Other sites have assembled lists of good data sources. The most extensive one may well be at KDNuggets, which is terrific for all sorts of data science issues and is a permanent link here.

This post could go on forever, and eventually there will be a dedicated data page here on this site. But the point of this particular post is to get you something to work on to develop your coding and analysis skills. So let’s work on it.

What to do with the data?

A lot of data science work is nothing but reading, cleaning and manipulating data. You might not know what to do with data yet, but you can prep it for the people who do, so get good at this so you can apprentice with the people who do the advanced analyses. And in doing so you can develop your SAS, R, Python, command line and other coding skills.

Specifically, you want to how to:

  • Find and download data sources.
  • Read whatever data you find in whatever form.
  • Automate these processes and deal with problems that come up.
  • Process, filter and join the read data into forms tidy enough to support further analysis.

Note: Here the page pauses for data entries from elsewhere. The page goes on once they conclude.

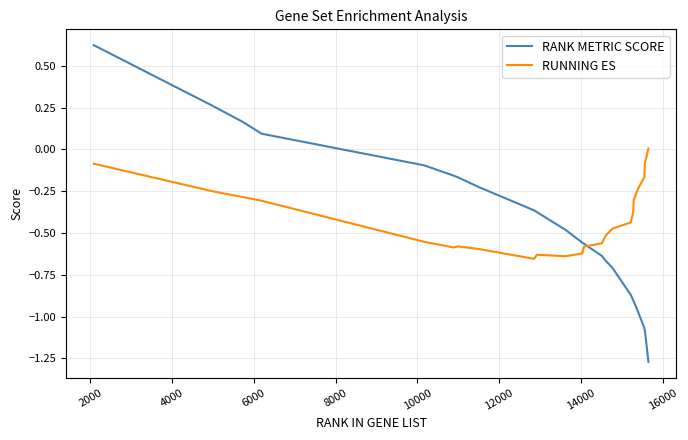

Does the chart display data point markers on the line(s)?

No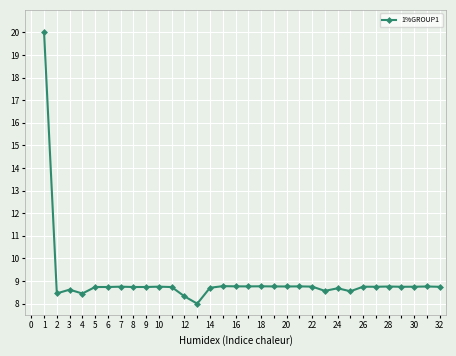

What is the average value?

9.0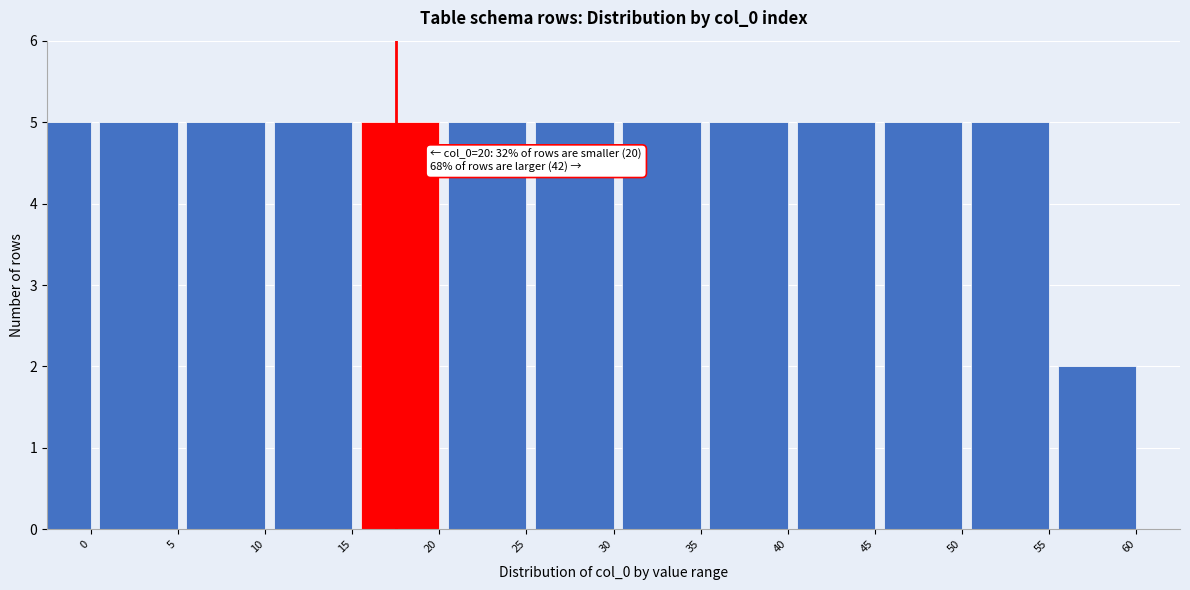

Reading right to left, transcribe all the data shown in this chart.

2	5	5	5	5	5	5	5	5	5	5	5	5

If you don’t have your own ideas…

Here are courses in R, Python and SAS from Coursera that can help.

To learn and practice R, try the Johns Hopkins data science program via Coursera. You’ll be installing and learning R and also learning other skills you’ll be using regularly.

For Python, check out this program from UCSD via Coursera. It assumes that you already know a little Python – if you don’t, look here. It uses Python 3.

For SAS, Coursera offers a class for beginners and one with more advanced statistics. You access SAS either by setting up a virtual machine (requiring a local installation) or by using the SAS Academic Edition (via a browser). The courses are here. These are not as extensive as the R and Python courses above, but SAS has only recently begun on Coursera and I think more is coming.

Last I knew the you could take the courses above for free, but expect to pay if you want to get documented certifications and grading. Incidentally, I have no commercial tie to Coursera and in fact pay for their services (although they’re welcome to give promotional consideration…). There are other sources, I’m just not as familiar with them.

Enough reading – let’s practice our code!